» Exercise objective
Using the data that follows, return exactly the lines from the one that contains "histopathology image of" through the one that contains "photomicrograph of low-grade", ends included.

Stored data
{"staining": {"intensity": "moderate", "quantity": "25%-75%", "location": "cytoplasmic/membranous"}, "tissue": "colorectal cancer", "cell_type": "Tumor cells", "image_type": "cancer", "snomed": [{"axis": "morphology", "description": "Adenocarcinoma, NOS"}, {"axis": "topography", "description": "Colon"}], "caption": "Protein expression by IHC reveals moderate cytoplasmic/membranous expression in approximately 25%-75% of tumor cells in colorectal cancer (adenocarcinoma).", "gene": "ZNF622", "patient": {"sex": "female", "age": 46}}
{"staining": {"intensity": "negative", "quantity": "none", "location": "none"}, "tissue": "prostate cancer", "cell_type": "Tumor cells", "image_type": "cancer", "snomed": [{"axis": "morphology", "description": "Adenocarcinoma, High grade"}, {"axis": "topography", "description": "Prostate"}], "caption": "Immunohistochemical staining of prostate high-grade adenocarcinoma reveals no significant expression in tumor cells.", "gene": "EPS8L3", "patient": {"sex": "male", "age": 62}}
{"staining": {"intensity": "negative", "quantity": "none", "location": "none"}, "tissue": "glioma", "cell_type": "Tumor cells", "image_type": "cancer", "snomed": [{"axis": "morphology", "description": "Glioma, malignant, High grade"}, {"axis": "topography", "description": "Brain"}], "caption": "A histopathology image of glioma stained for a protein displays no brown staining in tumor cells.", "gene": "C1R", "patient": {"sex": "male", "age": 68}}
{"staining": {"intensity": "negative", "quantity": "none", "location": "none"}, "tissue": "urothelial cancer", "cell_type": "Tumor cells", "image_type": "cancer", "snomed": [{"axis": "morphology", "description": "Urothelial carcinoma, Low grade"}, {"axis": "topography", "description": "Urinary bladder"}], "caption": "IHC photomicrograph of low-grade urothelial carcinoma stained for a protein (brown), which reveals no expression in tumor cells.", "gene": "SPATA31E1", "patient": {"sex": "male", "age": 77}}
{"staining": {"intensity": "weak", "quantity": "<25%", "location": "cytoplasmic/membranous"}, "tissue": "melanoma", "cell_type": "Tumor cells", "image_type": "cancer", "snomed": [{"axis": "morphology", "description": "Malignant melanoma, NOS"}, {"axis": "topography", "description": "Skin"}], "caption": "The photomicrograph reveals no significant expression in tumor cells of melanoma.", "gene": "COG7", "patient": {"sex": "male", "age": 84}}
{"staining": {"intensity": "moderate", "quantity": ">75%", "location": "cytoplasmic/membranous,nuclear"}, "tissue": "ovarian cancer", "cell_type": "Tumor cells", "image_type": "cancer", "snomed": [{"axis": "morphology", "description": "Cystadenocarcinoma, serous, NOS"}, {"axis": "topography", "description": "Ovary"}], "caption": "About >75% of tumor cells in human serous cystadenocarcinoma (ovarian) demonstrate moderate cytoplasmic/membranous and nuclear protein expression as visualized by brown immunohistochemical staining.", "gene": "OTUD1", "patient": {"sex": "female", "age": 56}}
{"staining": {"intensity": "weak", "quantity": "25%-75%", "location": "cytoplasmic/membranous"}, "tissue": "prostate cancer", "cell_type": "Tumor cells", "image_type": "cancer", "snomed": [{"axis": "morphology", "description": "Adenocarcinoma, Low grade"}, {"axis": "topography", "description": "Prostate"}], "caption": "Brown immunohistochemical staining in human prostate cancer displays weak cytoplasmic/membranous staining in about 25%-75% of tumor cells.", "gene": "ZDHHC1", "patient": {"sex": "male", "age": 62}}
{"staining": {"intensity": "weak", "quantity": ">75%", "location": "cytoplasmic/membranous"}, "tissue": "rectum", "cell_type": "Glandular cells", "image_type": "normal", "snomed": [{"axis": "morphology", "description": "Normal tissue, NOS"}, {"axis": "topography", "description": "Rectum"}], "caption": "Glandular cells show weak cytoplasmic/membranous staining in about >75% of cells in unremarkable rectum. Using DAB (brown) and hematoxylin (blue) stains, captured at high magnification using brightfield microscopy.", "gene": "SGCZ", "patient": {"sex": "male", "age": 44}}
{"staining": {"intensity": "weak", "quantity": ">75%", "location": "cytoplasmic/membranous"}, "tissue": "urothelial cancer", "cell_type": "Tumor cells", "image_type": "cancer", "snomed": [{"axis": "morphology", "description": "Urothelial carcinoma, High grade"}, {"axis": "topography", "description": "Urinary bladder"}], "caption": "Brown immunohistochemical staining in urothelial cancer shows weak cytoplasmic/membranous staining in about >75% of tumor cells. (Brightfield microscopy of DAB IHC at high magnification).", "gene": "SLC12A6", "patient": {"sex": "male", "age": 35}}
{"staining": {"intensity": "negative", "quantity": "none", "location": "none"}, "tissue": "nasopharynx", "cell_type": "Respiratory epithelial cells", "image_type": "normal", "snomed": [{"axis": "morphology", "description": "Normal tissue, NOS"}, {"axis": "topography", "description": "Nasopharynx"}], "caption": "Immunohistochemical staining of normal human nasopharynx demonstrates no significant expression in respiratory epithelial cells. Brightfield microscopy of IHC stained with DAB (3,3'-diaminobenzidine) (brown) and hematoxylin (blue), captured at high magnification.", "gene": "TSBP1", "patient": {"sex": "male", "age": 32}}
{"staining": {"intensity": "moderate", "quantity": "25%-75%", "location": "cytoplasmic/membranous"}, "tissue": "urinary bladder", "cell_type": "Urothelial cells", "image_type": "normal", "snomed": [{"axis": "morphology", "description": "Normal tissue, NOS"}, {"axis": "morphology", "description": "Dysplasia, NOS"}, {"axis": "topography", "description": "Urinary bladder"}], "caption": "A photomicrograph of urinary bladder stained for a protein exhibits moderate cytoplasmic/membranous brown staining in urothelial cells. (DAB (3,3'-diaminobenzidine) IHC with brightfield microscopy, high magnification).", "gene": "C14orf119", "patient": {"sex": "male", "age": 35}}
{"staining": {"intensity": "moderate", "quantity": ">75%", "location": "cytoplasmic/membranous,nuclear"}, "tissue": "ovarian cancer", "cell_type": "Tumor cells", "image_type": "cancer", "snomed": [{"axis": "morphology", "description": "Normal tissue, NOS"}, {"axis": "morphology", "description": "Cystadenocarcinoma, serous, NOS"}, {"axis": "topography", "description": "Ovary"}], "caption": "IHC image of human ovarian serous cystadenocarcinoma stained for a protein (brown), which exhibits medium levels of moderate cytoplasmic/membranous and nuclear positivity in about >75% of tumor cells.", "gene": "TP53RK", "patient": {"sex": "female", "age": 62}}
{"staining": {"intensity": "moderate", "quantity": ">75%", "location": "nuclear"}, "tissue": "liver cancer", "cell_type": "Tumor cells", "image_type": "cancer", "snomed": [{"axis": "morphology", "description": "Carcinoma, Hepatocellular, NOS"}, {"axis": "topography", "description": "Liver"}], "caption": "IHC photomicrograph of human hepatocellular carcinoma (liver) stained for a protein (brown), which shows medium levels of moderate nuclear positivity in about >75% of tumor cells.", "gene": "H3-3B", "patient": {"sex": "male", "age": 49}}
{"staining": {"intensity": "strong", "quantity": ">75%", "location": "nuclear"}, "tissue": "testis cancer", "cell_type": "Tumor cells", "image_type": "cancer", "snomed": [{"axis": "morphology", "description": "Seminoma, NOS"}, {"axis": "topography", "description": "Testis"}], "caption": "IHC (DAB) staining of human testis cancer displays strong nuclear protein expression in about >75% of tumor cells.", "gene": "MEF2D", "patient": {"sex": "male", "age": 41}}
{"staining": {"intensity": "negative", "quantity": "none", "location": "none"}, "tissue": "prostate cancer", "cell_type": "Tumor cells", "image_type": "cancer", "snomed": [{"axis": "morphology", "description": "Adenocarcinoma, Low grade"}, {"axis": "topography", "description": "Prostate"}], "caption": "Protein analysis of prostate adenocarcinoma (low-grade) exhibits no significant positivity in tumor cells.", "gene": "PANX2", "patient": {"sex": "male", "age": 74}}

» Result of this exercise
{"staining": {"intensity": "negative", "quantity": "none", "location": "none"}, "tissue": "glioma", "cell_type": "Tumor cells", "image_type": "cancer", "snomed": [{"axis": "morphology", "description": "Glioma, malignant, High grade"}, {"axis": "topography", "description": "Brain"}], "caption": "A histopathology image of glioma stained for a protein displays no brown staining in tumor cells.", "gene": "C1R", "patient": {"sex": "male", "age": 68}}
{"staining": {"intensity": "negative", "quantity": "none", "location": "none"}, "tissue": "urothelial cancer", "cell_type": "Tumor cells", "image_type": "cancer", "snomed": [{"axis": "morphology", "description": "Urothelial carcinoma, Low grade"}, {"axis": "topography", "description": "Urinary bladder"}], "caption": "IHC photomicrograph of low-grade urothelial carcinoma stained for a protein (brown), which reveals no expression in tumor cells.", "gene": "SPATA31E1", "patient": {"sex": "male", "age": 77}}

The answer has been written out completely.